Wüstenstaat Kampf um sauberes Wasser im Südsudan

Sudan · Der Verein Hoffnungszeichen setzt sich seit mehr als zehn Jahren für sauberes Trinkwasser im Südsudan ein.

 Im Südsudan fließt das giftige Prozesswasser der Ölgewinnung, hier an einer Bohrstelle am Ölfeld im Bundesstaat Unity, teilweise ungefiltert in die Landschaft.

Im Südsudan fließt das giftige Prozesswasser der Ölgewinnung, hier an einer Bohrstelle am Ölfeld im Bundesstaat Unity, teilweise ungefiltert in die Landschaft.

Foto: Hoffnungszeichen

Ende 2007 kamen der Hilfsorganisation Hoffnungszeichen erste Hinweise zu Ohren, dass das Wasser aus Handbrunnen im südsudanesischen Teilstaat Unity krank machen könnte. Vermutete Ursache: die dortige Ölförderung. Mehrheitseigner des örtlichen Ölkonsortiums SPOC: der malayische Konzern Petronas. Wissenschaftliche Untersuchungen haben den Anfangsverdacht konkretisiert. Doch Petronas, Namenssponsor des Formel 1 Teams Mercedes AMG Petronas der Daimler AG, wiegelt weiterhin ab.

Für seinen jüngsten Report untersuchte der Dachverband der entwicklungspolitischen Nichtregierungsorganisationen (Venro), wie NROs mit Unternehmen umgehen. Hoffnungszeichen stellt er dabei als Praxisbeispiel für eine konfrontative Strategie vor.

AUFGABENBESCHREIBUNG » Nenne bitte alle Organisationen, Unternehmen, Verbände und Teams, die im Text über sauberes Wasser im Südsudan mit Namen vorkommen. Die nachstehende Liste ist eigenständiges Material und gehört nicht zum Text.

BEREITGESTELLTE DATEN »
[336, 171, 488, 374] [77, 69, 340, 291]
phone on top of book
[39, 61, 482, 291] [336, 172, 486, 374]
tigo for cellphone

ENDERGEBNIS »
- Hoffnungszeichen
- SPOC
- Petronas
- Mercedes AMG Petronas
- Daimler AG
- Venro